- _WHAT IS BEING ASKED_
Copy the lines below exactly as they are, leaving out the pictures.

(Source texts for formatted documents)
>>>>>

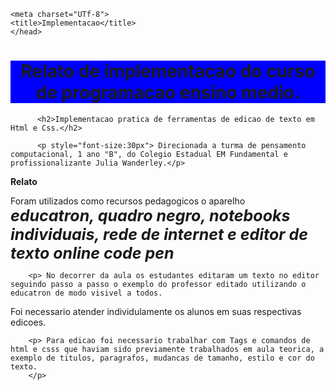   <head>
  <!DOCTYPE html>
<html lang="PT-br">
    
    <meta charset="UTf-8">
    <title>Implementacao</title>
    </head>


<body>


<h1 style="text-align: center; background-color: blue;"> <strong> Relato de implementacao do curso de programacao ensino medio.</strong></h1>


          <h2>Implementacao pratica de ferramentas de edicao de texto em Html e Css.</h2>

          <p style="font-size:30px"> Direcionada a turma de pensamento computacional, 1 ano "B", do Colegio Estadual EM Fundamental e profissionalizante Julia Wanderley.</p>

   <strong>Relato</strong>
   <p>  Foram utilizados como recursos pedagogicos o aparelho<em><strong style="font-size:25px"> educatron, quadro negro, notebooks individuais, rede de internet  e editor de texto online code pen
   </strong></em></p> 
   <imag src:"codepen.jpeg">
   
        <p> No decorrer da aula os estudantes editaram um texto no editor seguindo passo a passo o exemplo do professor editado utilizando o educatron de modo visivel a todos.
Foi necessario atender individulamente os  alunos em suas respectivas edicoes.</p>

        <p> Para edicao foi necessario trabalhar com Tags e comandos de html e csss que haviam sido previamente trabalhados em aula teorica, a exemplo de titulos, paragrafos, mudancas de tamanho, estilo e cor do texto.
        </p>
</body>
   
</html>
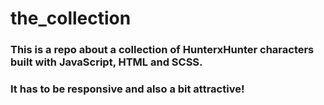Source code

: # the_collection

### This is a repo about a collection of HunterxHunter characters built with JavaScript, HTML and SCSS. 
### It has to be responsive and also a bit attractive!
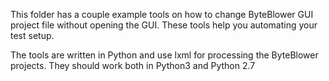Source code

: This folder has a couple example tools on how to change ByteBlower GUI project
file without opening the GUI. These tools help you automating your test setup.


The tools are written in Python and use lxml for processing the ByteBlower projects.
They should work both in Python3 and Python 2.7

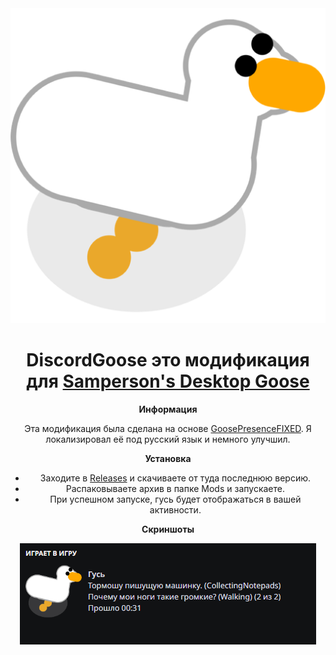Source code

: <div align="center">

<img src="/images/icon.png">

# DiscordGoose это модификация для [Samperson's Desktop Goose](https://samperson.itch.io/desktop-goose)

**Информация**

Эта модификация была сделана на основе [GoosePresenceFIXED](https://github.com/G1nX-01/GoosePresenceFIXED).
Я локализировал её под русский язык и немного улучшил.

**Установка**

- Заходите в [Releases](https://github.com/arttostog/DiscordGoose/releases) и скачиваете от туда последнюю версию.
- Распаковываете архив в папке Mods и запускаете.
- При успешном запуске, гусь будет отображаться в вашей активности.

**Скриншоты**

<img src="/images/img.png">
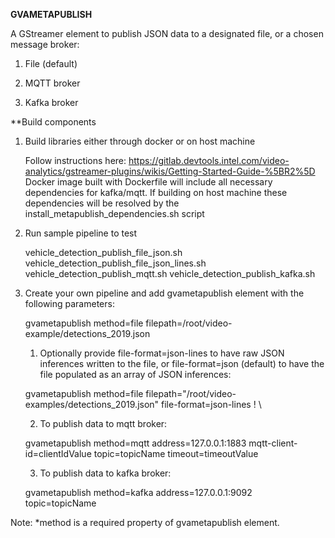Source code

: **GVAMETAPUBLISH**

A GStreamer element to publish JSON data to a designated file, or a chosen message broker:

  1. File (default)

  2. MQTT broker

  3. Kafka broker

**Build components

1. Build libraries either through docker or on host machine

    Follow instructions here:
    https://gitlab.devtools.intel.com/video-analytics/gstreamer-plugins/wikis/Getting-Started-Guide-%5BR2%5D
    Docker image built with Dockerfile will include all necessary dependencies for kafka/mqtt.
    If building on host machine these dependencies will be resolved by the install_metapublish_dependencies.sh script

2. Run sample pipeline to test

    vehicle_detection_publish_file_json.sh
    vehicle_detection_publish_file_json_lines.sh
    vehicle_detection_publish_mqtt.sh
    vehicle_detection_publish_kafka.sh

3. Create your own pipeline and add gvametapublish element with the following parameters: 

    gvametapublish method=file filepath=/root/video-example/detections_2019.json
    1. Optionally provide file-format=json-lines to have raw JSON inferences written to the file, or file-format=json (default) to have the file populated as an array of JSON inferences:

    gvametapublish method=file filepath="/root/video-examples/detections_2019.json" file-format=json-lines ! \

    2. To publish data to mqtt broker: 

    gvametapublish method=mqtt address=127.0.0.1:1883 mqtt-client-id=clientIdValue topic=topicName timeout=timeoutValue

    3. To publish data to kafka broker:

    gvametapublish method=kafka address=127.0.0.1:9092 topic=topicName 

Note: *method is a required property of gvametapublish element.
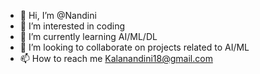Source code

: - 👋 Hi, I’m @Nandini
- 👀 I’m interested in coding
- 🌱 I’m currently learning AI/ML/DL
- 💞️ I’m looking to collaborate on projects related to AI/ML
- 📫 How to reach me Kalanandini18@gmail.com

<!---
Nandini420/Nandini420 is a ✨ special ✨ repository because its `README.md` (this file) appears on your GitHub profile.
You can click the Preview link to take a look at your changes.
--->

<<<<<

- _THE ANSWER_
   <head>
  <!DOCTYPE html>
<html lang="PT-br">
    
    <meta charset="UTf-8">
    <title>Implementacao</title>
    </head>


<body>


<h1 style="text-align: center; background-color: blue;"> <strong> Relato de implementacao do curso de programacao ensino medio.</strong></h1>


          <h2>Implementacao pratica de ferramentas de edicao de texto em Html e Css.</h2>

          <p style="font-size:30px"> Direcionada a turma de pensamento computacional, 1 ano "B", do Colegio Estadual EM Fundamental e profissionalizante Julia Wanderley.</p>

   <strong>Relato</strong>
   <p>  Foram utilizados como recursos pedagogicos o aparelho<em><strong style="font-size:25px"> educatron, quadro negro, notebooks individuais, rede de internet  e editor de texto online code pen
   </strong></em></p> 
   <imag src:"codepen.jpeg">
   
        <p> No decorrer da aula os estudantes editaram um texto no editor seguindo passo a passo o exemplo do professor editado utilizando o educatron de modo visivel a todos.
Foi necessario atender individulamente os  alunos em suas respectivas edicoes.</p>

        <p> Para edicao foi necessario trabalhar com Tags e comandos de html e csss que haviam sido previamente trabalhados em aula teorica, a exemplo de titulos, paragrafos, mudancas de tamanho, estilo e cor do texto.
        </p>
</body>
   
</html>
Source code

: # the_collection

### This is a repo about a collection of HunterxHunter characters built with JavaScript, HTML and SCSS. 
### It has to be responsive and also a bit attractive!
Source code

: This folder has a couple example tools on how to change ByteBlower GUI project
file without opening the GUI. These tools help you automating your test setup.


The tools are written in Python and use lxml for processing the ByteBlower projects.
They should work both in Python3 and Python 2.7

Source code

: <div align="center">

<img src="/images/icon.png">

# DiscordGoose это модификация для [Samperson's Desktop Goose](https://samperson.itch.io/desktop-goose)

**Информация**

Эта модификация была сделана на основе [GoosePresenceFIXED](https://github.com/G1nX-01/GoosePresenceFIXED).
Я локализировал её под русский язык и немного улучшил.

**Установка**

- Заходите в [Releases](https://github.com/arttostog/DiscordGoose/releases) и скачиваете от туда последнюю версию.
- Распаковываете архив в папке Mods и запускаете.
- При успешном запуске, гусь будет отображаться в вашей активности.

**Скриншоты**

<img src="/images/img.png">
Source code

: **GVAMETAPUBLISH**

A GStreamer element to publish JSON data to a designated file, or a chosen message broker:

  1. File (default)

  2. MQTT broker

  3. Kafka broker

**Build components

1. Build libraries either through docker or on host machine

    Follow instructions here:
    https://gitlab.devtools.intel.com/video-analytics/gstreamer-plugins/wikis/Getting-Started-Guide-%5BR2%5D
    Docker image built with Dockerfile will include all necessary dependencies for kafka/mqtt.
    If building on host machine these dependencies will be resolved by the install_metapublish_dependencies.sh script

2. Run sample pipeline to test

    vehicle_detection_publish_file_json.sh
    vehicle_detection_publish_file_json_lines.sh
    vehicle_detection_publish_mqtt.sh
    vehicle_detection_publish_kafka.sh

3. Create your own pipeline and add gvametapublish element with the following parameters: 

    gvametapublish method=file filepath=/root/video-example/detections_2019.json
    1. Optionally provide file-format=json-lines to have raw JSON inferences written to the file, or file-format=json (default) to have the file populated as an array of JSON inferences:

    gvametapublish method=file filepath="/root/video-examples/detections_2019.json" file-format=json-lines ! \

    2. To publish data to mqtt broker: 

    gvametapublish method=mqtt address=127.0.0.1:1883 mqtt-client-id=clientIdValue topic=topicName timeout=timeoutValue

    3. To publish data to kafka broker:

    gvametapublish method=kafka address=127.0.0.1:9092 topic=topicName 

Note: *method is a required property of gvametapublish element.
Source code

: - 👋 Hi, I’m @Nandini
- 👀 I’m interested in coding
- 🌱 I’m currently learning AI/ML/DL
- 💞️ I’m looking to collaborate on projects related to AI/ML
- 📫 How to reach me Kalanandini18@gmail.com

<!---
Nandini420/Nandini420 is a ✨ special ✨ repository because its `README.md` (this file) appears on your GitHub profile.
You can click the Preview link to take a look at your changes.
--->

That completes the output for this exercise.